TASK INPUT
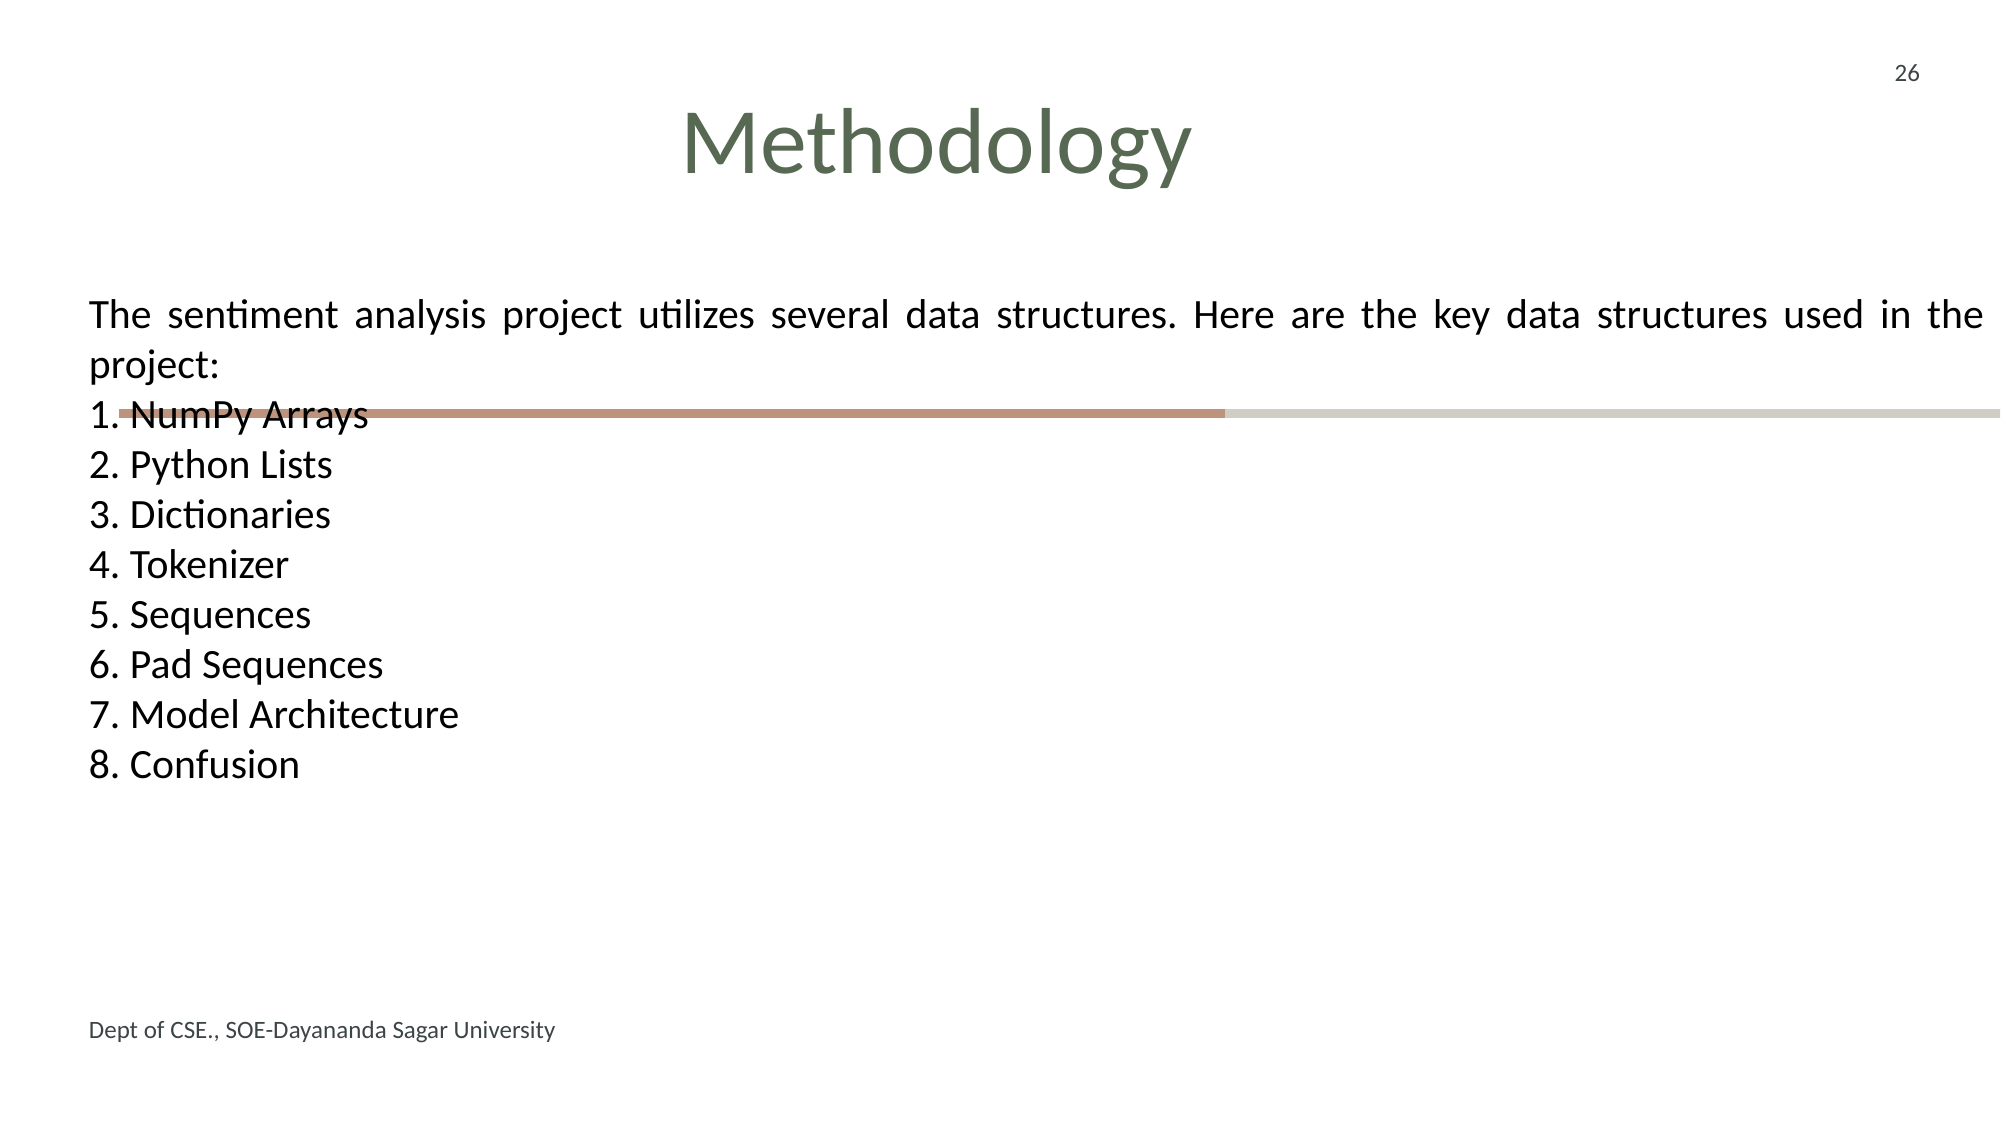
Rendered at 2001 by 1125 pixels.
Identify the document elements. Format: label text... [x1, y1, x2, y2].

title Methodology [74, 94, 1799, 189]
slide_number 26 [1660, 49, 1935, 95]
text_box The sentiment analysis project utilizes several data structures. Here are the key data structures used in the project: 1. NumPy Arrays 2. Python Lists 3. Dictionaries 4. Tokenizer 5. Sequences 6. Pad Sequences 7. Model Architecture 8. Confusion [73, 279, 2000, 795]
footer Dept of CSE., SOE-Dayananda Sagar University [74, 991, 1493, 1051]
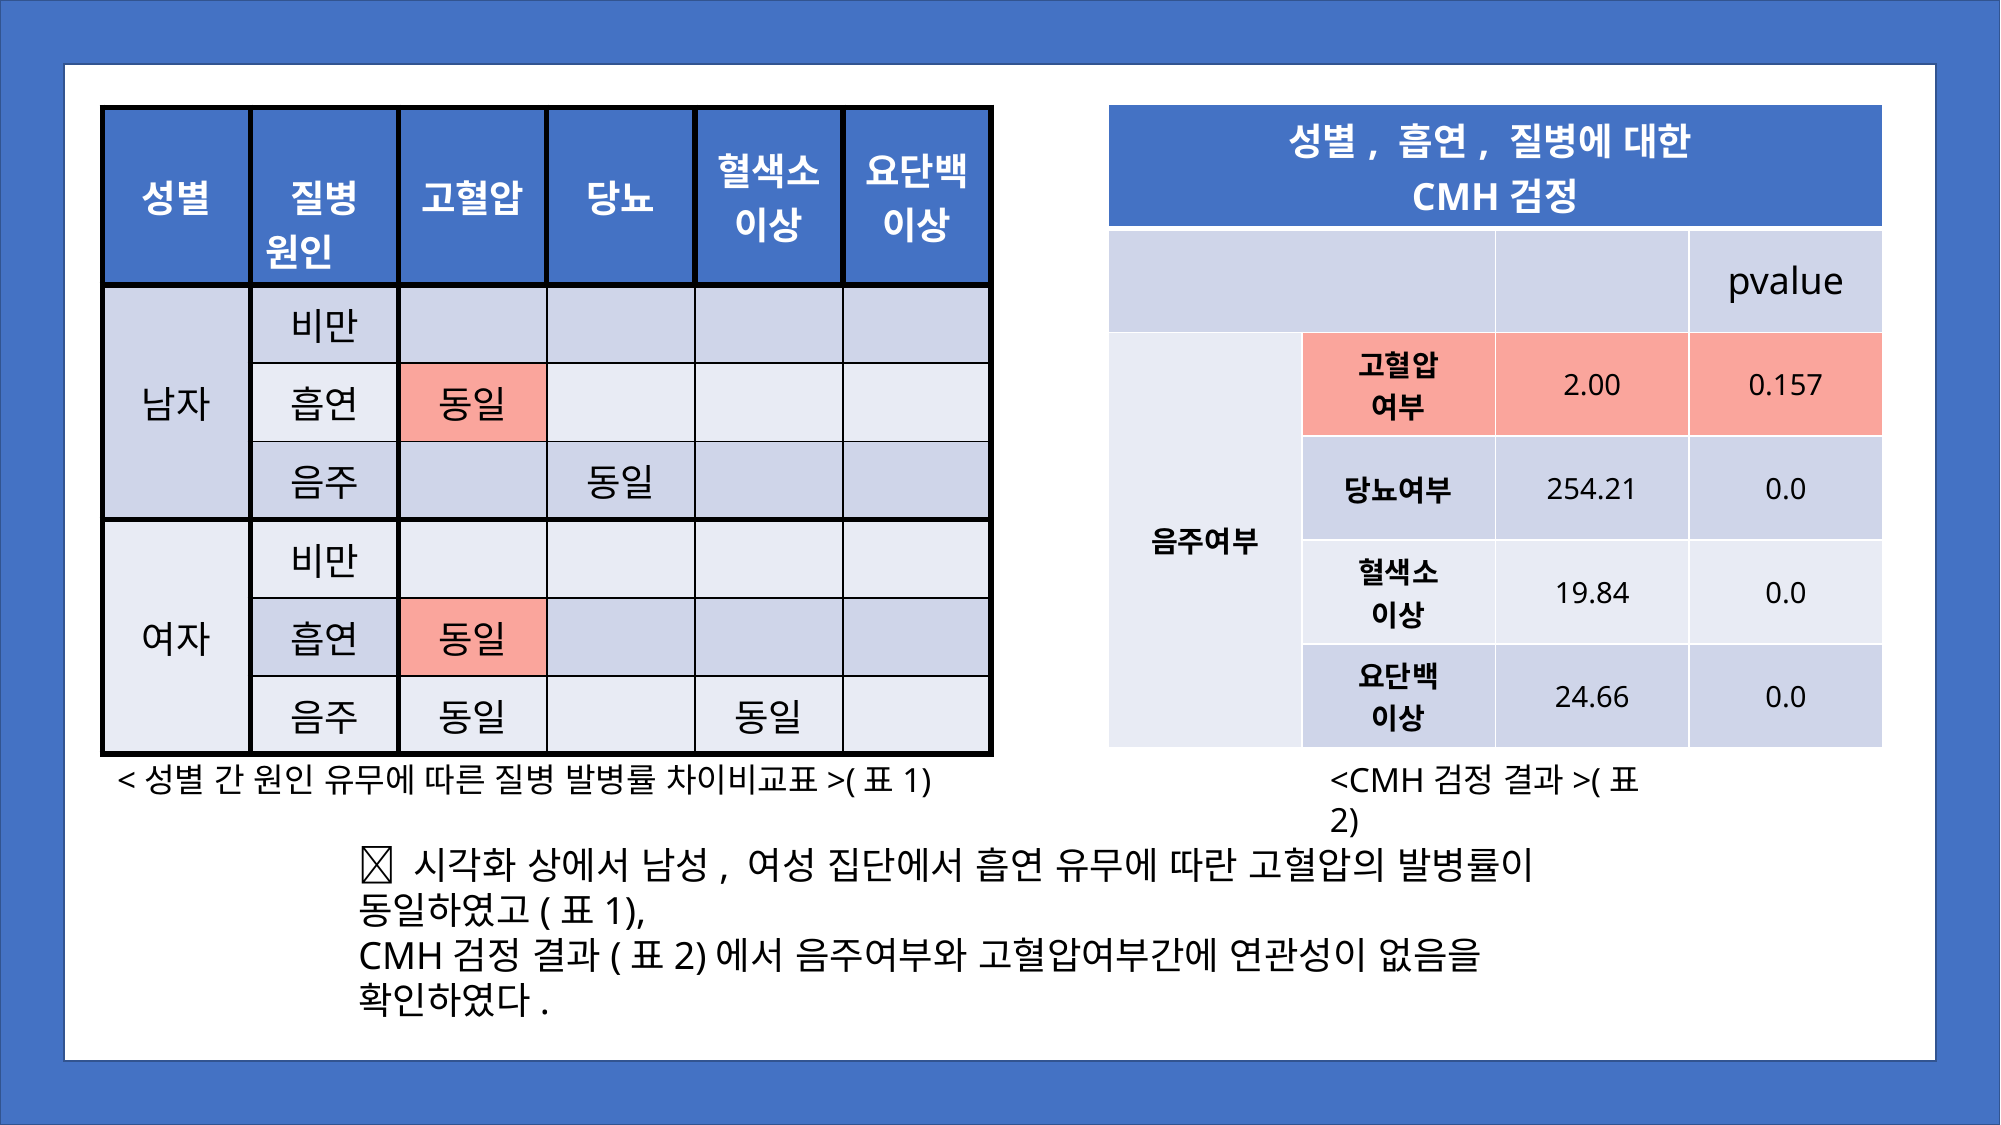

EXERCISE GOAL
Please copy the lines above exactly as written, apart from any pictures.

SOLUTION FOR THIS PROBLEM
Rendered at 2001 by 1125 pixels.
Identify the document elements. Format: label text... [x1, y1, x2, y2].

title Methodology [74, 94, 1799, 189]
slide_number 26 [1660, 49, 1935, 95]
text_box The sentiment analysis project utilizes several data structures. Here are the key data structures used in the project: 1. NumPy Arrays 2. Python Lists 3. Dictionaries 4. Tokenizer 5. Sequences 6. Pad Sequences 7. Model Architecture 8. Confusion [73, 279, 2000, 795]
footer Dept of CSE., SOE-Dayananda Sagar University [74, 991, 1493, 1051]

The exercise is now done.